St Ninian's Isle
|OS Name:||St Ninian's Isle|
|Shetland Name:||St Ninian's Isle|
|UK Grid Reference:||HU365210|
|Area (ha):||72 ha|
|Population:||none, inhabited until late 18th century|
St Ninian's Isle is a small island off the west coast of Dunrossness. It is linked to Shetland mainland at Bigton by the finest example of a tombolo in Shetland. Indeed, it is the largest sand tombolo in Britain.
The last family to live on the island, that of Henry Leask, left the island in 1796. Henry Leask was married twice and had 13 children. It is understood that the isle was abandoned due to the supply of peat for fuel becoming exhausted.

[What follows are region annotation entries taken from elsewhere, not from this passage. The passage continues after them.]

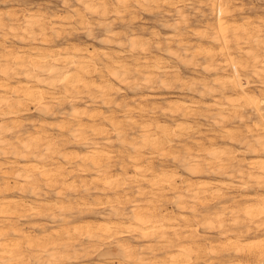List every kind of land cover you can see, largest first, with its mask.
<instances>
[{
  "label": "bare ground",
  "instance_id": "1",
  "mask_svg": "<svg viewBox=\"0 0 264 264\" xmlns=\"http://www.w3.org/2000/svg\"><path fill=\"white\" fill-rule=\"evenodd\" d=\"M74 1L81 9H71V13L64 16L15 7L0 10V38L3 40L0 41V264H74L82 255L77 248V244L84 247L82 241L97 243L92 248L102 259L100 264H215L224 253L230 260L231 252L240 259L233 262L234 258L236 260L233 256L229 264H264V239L249 241L241 235L264 233V193L252 195L245 192L251 189L249 182L256 179L261 191L264 190V99L249 91L257 85L248 82L243 73L250 69L254 76H264V60L260 55L264 53V17L259 21L249 18L238 23L237 16L230 20L235 17L232 15L237 7L233 8L231 3L236 0H204L210 14L203 15L202 19L211 23H205V29L195 30L196 27H193L192 30L193 25L188 26L191 25V18L188 21L189 15L186 17L183 13L185 9L176 7L179 16L176 19L180 20L175 19L172 24L166 20L165 29L178 33L183 22L197 39L209 40L213 44L204 47L201 42L191 50L181 34L166 36L163 51L170 62L192 67L195 74L204 72L213 75L211 82L202 83L206 78L188 82L181 78L173 65L172 68L167 65V59L160 54L145 56L142 61L136 56L138 51L144 55L148 51L153 52V47L160 49L165 43L157 42V47L154 45L150 49V41H144L147 37L141 40L133 32L115 31L112 28L114 24L111 26V22H107L106 18L115 14L116 20L122 19L120 21L124 24L123 14L132 13L130 0ZM184 1L191 5L199 0H134V3L152 12L154 7L162 11L160 4L174 9L176 4ZM204 1L201 0V3ZM69 4L67 1L63 3L65 7ZM230 5L235 9H231L233 12ZM40 7V10L43 9ZM237 10L240 13L241 10ZM84 12L100 15L102 19L92 23ZM166 15L172 16L170 11ZM132 17L135 19V16ZM73 20L80 24L83 29L80 31L88 37H93L95 27L105 30L107 38L101 41L115 45L119 50L114 53H110L109 49L107 52L90 50L92 45L89 48L77 39L61 42L65 34L71 37L79 32L72 25ZM157 32H152L154 38L160 36V31ZM239 54H243L240 59ZM199 60H203L204 64H197ZM170 73L175 84L179 83L180 88H188L191 94L201 98L196 100L193 95L190 102H185V99L165 101L167 105L164 103L163 118L177 121L174 126L157 116L156 107L149 108L150 101L144 102L148 105H143L138 100L134 106V98L127 100L120 96L124 88L134 93L143 87H155L156 76L166 77ZM166 80H160L165 89L171 86V81L168 80V83ZM258 87L262 93L264 82ZM205 98L213 99L203 108L218 128L231 116L241 122L245 120V113L258 117V123L245 130L248 133L245 138L238 136L242 133H235L238 128L235 129L234 124V132L230 126L227 127L229 130H225V126V129L220 128L225 130L223 136L231 143L234 144L238 138L241 143H246V151H226L217 143L218 147L215 140H210L213 142L209 147L199 146V139L194 142L191 138L188 140L198 145L197 148L192 147L189 141L177 147L180 142L176 141L201 132L197 124L192 126L185 119L199 117L198 113L203 110L199 108L203 104L201 100ZM82 104L87 105L83 107ZM32 111L41 115L38 122L32 118L24 119ZM57 115L62 118L61 121H48ZM233 117L229 119L233 120ZM176 118L184 119V122ZM52 129H56L58 134H52ZM213 131L210 132L218 134ZM246 132H243L244 135ZM209 139L213 138L210 136ZM244 155L255 157L245 169L243 159L237 161ZM168 160L173 161L174 166ZM235 160L237 166L232 165ZM5 168L8 170L4 171ZM180 168L195 178L203 171L221 178L229 175L230 168L237 169L239 177L233 182L242 183L240 187L246 195H233V202H223L225 205L221 202L219 209L213 208L211 203L221 200L222 189H228L229 184L218 181L197 184V179L182 178L185 175L179 172ZM225 191L223 189L224 194ZM95 194L100 195L97 200L93 198ZM169 204L175 210H169ZM226 212L238 224H244L245 231L230 237L234 232L230 235L228 220L224 219ZM188 213L193 216L189 217ZM35 218L48 220L46 223L51 231L44 230V226L39 228L42 231L40 234L26 231L21 222ZM198 228L206 231L220 229L224 242L214 244V240L201 236ZM132 236L151 243L156 240L157 243H143L147 246L139 248L126 240ZM104 243L114 244V248L100 251ZM84 256L85 259L90 255ZM221 261L218 264H223L224 261Z\"/></svg>",
  "mask_w": 264,
  "mask_h": 264
},
{
  "label": "rangeland",
  "instance_id": "2",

Once the Isle was abandoned, the chapel fell in to disuse, and it is understood that much of the stone from it's walls was utilised by the Laird of Bigton to help construct a wall with a rather grand gated entrance, along the east coast of the Isle where it met the tombolo, so that he could turn his cattle loose to graze the Isle in its entirety. Much of this wall has subsequently been buried in blown sand, but it still can be seen at its most southern extremity and in a few dips among the dunes. The graveyard continued in use until circa the early/mid 1880's.
During their research Venables & Venables recorded the following species of birds breeding on St Ninian's Isle 1949-53.
Regular and common: Fulmar; Starling; Cormorant; Shag; Eider; Oyster Catcher; Lapwing; Ringed Plover; Greater Black-backed Gull; Lesser Black-backed Gull; Herring Gull; Kittiwake; Common Tern; Arctic Tern; Black Guillemot; Puffin; Rock Dove; Skylark; Hooded Crow; Wren; Wheatear; Pock Pipit and Twite.
Irregular or rare: Razor Bill and Raven.